A quick, ethical-gut-check: “Weazel out and count seeing a Runza as a victory so I can order a burger?” No, couldn’t do it. Runza, ordered.
So before we unveil the Runza, what the heck is it? I asked Jeff Whiting, the local Gothenburg, NE franchisee.
Is that enough build-up? Now, the “UnVeil.”
So how was it? First of all, thanks Kellen for mentioning a Runza on the Smart Kitchen Facebook Page, apparently, such things really exist and are extremely fabulous tasting in rural Nebraska when your last meal was the previous day’s breakfast 30 hours ago and three states away.
The Runza is something like an un-sloppy joe on a terrific fresh, soft torpedo roll. It is a local German sandwich variant with local ground beef (Kansas & Nebraska), cabbage , and cheese, according to Jeff Whiting the local franchisee of the 86 unit Runza chain. If you have had a Made-Right sandwich in Iowa, a Runza is similar but moister and not square. I believe that a Runza is actually a riff on a “bierogie”, the German word for a “pierogie.”
How did it taste? Let’s just say that either I enjoyed mine so much or was that hungry that I forgot to video it or snap a shot of it. I actually had to buy a second one, (can anyone spell Freud?) for the photo seen here.

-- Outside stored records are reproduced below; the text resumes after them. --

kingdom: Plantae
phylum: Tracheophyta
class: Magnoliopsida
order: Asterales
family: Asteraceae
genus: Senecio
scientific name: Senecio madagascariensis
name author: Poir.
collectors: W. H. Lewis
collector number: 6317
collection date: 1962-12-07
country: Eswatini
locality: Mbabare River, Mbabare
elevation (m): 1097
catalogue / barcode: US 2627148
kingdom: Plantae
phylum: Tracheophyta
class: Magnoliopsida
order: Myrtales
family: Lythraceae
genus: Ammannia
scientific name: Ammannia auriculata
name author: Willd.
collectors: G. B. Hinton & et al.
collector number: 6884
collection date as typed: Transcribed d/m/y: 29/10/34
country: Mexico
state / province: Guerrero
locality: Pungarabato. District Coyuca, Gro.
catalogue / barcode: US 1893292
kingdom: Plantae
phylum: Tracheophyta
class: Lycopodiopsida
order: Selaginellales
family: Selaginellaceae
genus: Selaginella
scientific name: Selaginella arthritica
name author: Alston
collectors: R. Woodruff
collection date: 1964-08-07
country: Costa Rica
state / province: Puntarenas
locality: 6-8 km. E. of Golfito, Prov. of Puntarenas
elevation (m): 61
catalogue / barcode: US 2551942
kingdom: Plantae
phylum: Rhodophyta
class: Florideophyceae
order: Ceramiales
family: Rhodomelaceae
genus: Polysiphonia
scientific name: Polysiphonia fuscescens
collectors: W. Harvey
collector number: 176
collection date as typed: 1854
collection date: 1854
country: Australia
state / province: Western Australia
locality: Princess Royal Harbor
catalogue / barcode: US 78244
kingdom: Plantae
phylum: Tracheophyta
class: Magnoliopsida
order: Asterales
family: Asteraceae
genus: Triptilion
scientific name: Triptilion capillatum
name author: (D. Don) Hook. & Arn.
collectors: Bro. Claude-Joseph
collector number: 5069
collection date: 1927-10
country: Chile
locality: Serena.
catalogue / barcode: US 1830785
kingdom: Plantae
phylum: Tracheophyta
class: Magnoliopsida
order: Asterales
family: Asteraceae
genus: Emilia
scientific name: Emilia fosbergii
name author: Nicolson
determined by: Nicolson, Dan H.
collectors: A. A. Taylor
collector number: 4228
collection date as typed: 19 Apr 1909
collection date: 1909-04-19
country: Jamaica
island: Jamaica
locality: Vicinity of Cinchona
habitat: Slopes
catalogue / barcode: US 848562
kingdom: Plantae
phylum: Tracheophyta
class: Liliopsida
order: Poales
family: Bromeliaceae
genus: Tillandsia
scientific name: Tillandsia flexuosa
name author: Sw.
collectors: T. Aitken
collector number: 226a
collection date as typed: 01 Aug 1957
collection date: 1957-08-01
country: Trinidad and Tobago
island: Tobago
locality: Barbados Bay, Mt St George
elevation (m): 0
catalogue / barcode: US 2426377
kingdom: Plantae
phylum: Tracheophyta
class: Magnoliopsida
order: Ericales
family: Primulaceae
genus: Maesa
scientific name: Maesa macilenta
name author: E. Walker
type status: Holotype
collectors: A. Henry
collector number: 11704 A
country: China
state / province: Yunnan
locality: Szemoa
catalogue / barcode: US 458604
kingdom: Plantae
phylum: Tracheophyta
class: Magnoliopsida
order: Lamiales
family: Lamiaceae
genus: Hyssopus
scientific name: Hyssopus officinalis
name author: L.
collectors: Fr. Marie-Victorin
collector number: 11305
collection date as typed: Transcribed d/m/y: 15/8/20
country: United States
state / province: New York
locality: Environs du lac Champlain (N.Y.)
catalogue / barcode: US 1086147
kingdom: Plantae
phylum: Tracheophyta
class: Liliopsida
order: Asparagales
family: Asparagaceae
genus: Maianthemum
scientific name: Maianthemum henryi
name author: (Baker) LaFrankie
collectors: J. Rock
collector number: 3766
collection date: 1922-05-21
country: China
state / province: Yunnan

The Runza chain started in Lincoln, NE and some of the fun is the rural, heartland setting in which the Runza is served. The drive-thru (rural welding truck) or the parking lot (tractor and irrigation canal) are very different from home.
If you happen to be in Nebraska try and stop in to sample what might soon become the “In-N-Out” of the Plains. If you stop in at the Gothenburg location, see Jeff and don’t miss the Pony Express Capital of Nebraska.